25 But [a] great crowd was going with him, and turning he said to them: 26 If anyone comes to me and does not hate his father and mother and wife and children and brothers and sisters, yet even his own psyche-life5 , is not able to be my disciple. 27 Whoever does not bear his own cross and come after me is not able to be my disciple. 28 For who among you wishing to build [a] tower does not first having sat reckon the cost, if he has [enough] for completion? 29 In order that when he having placed [the] foundation and not being able to complete [it] all those beholding begin to be mocking him, 30 saying that: This man began to be building and was not able to complete [it]. 31 Or what king when he proceeds to another king to engage in battle does not having sat first resolve if he is able in ten thousand to meet the [one] coming upon him with twenty thousand? 32 But if not, while being afar off having sent [an] ambassador he asks4 the [terms] for peace. 33 Likewise therefore everyone among you who does not take leave6 of all his possessions is not able to be my disciple. 34 Good therefore [is] the salt. But if the salt become tasteless, with what will it be seasoned? 35 Neither for [the] ground7 nor for the dung heap is it fit, they throw it out. The [one] having ears to be hearing, let8 him be hearing.

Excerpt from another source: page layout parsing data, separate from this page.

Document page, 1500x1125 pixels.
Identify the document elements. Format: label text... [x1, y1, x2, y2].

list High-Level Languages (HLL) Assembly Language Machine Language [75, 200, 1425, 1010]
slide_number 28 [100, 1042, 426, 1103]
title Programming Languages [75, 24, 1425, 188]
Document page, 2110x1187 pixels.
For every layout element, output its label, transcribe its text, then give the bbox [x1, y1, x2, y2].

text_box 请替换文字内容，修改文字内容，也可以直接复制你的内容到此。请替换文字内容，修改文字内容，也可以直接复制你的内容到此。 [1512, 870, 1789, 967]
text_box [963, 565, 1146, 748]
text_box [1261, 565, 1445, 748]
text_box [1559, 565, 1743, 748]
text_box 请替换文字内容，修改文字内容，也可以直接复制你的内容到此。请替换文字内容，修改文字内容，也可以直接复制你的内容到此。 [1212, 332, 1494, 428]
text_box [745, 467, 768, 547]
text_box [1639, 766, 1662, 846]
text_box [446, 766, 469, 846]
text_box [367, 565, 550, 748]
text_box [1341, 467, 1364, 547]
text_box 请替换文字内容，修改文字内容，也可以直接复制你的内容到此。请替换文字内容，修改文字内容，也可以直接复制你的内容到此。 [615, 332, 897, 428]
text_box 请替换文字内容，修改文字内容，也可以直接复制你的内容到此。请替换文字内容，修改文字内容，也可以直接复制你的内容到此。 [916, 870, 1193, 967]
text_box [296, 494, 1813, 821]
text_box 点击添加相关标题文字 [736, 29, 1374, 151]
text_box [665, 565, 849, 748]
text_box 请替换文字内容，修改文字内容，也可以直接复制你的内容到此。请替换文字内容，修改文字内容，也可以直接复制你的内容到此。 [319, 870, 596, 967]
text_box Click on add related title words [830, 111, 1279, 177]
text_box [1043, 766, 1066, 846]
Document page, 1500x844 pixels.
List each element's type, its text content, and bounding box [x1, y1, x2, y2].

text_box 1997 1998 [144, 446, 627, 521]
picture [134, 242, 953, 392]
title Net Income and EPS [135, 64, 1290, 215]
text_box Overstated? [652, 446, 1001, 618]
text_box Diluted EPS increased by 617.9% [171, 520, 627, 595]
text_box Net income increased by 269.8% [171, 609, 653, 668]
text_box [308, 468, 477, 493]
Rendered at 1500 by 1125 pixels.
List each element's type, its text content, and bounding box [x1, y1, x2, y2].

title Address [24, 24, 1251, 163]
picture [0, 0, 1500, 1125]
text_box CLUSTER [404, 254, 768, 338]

1"son" p45,75BWK; "donkey" Hvg; "sheep" D

2or "aiming at"

3In that Middle Eastern culture, you reclined to dine.

4EROTAO (ερωταω) "Ask", but more polite, not demanding/begging as is AITEO. Both AITEO and EROTAO occur in John.16:26.

5from PSYCHE (ψυχη): an individual manifestation of life/consciousness. Animals have PSYCHEs as well as humans. Contrast ZOE (ζωη)—Life 'collectively', interdependent, interconnected.

6APOTASSO (απoτασσω), 'take leave'. It is only used 6 places in the NT: Mark.6:46, Luke.9:61, Luke.14:33, Acts.18:18,

Acts.18:21, 2Cor.2:13.

APOTASSO has the sense of 'appoint oneself-apart-from'—there's an element of Will in separating oneself from something. It doesn't have any sense of rejecting a negative; in general it seems to be used to indicated willingly separating oneself from a positive. So you 'take leave' of loved ones, for example, which is actually how this verb is generally used.

'Renounce' implies an outright rejection, there's a certain animosity in 'renounce', which is not present in APOTASSO. Furthermore, in general, when you 'take leave' (APOTASSO), it doesn't preclude the possibility of returning. In fact, when Paul uses APOTASSO in Acts 18:21, he explicitly says he is returning. This further illustrates the complete lack of animosity towards the object from which you are 'taking leave' implied APOTASSO.

7GE "GAY" (γη) "earth", "land" (remember that they didn't understand about the Earth being a planet floating in space yet), sometimes "ground" or "dirt".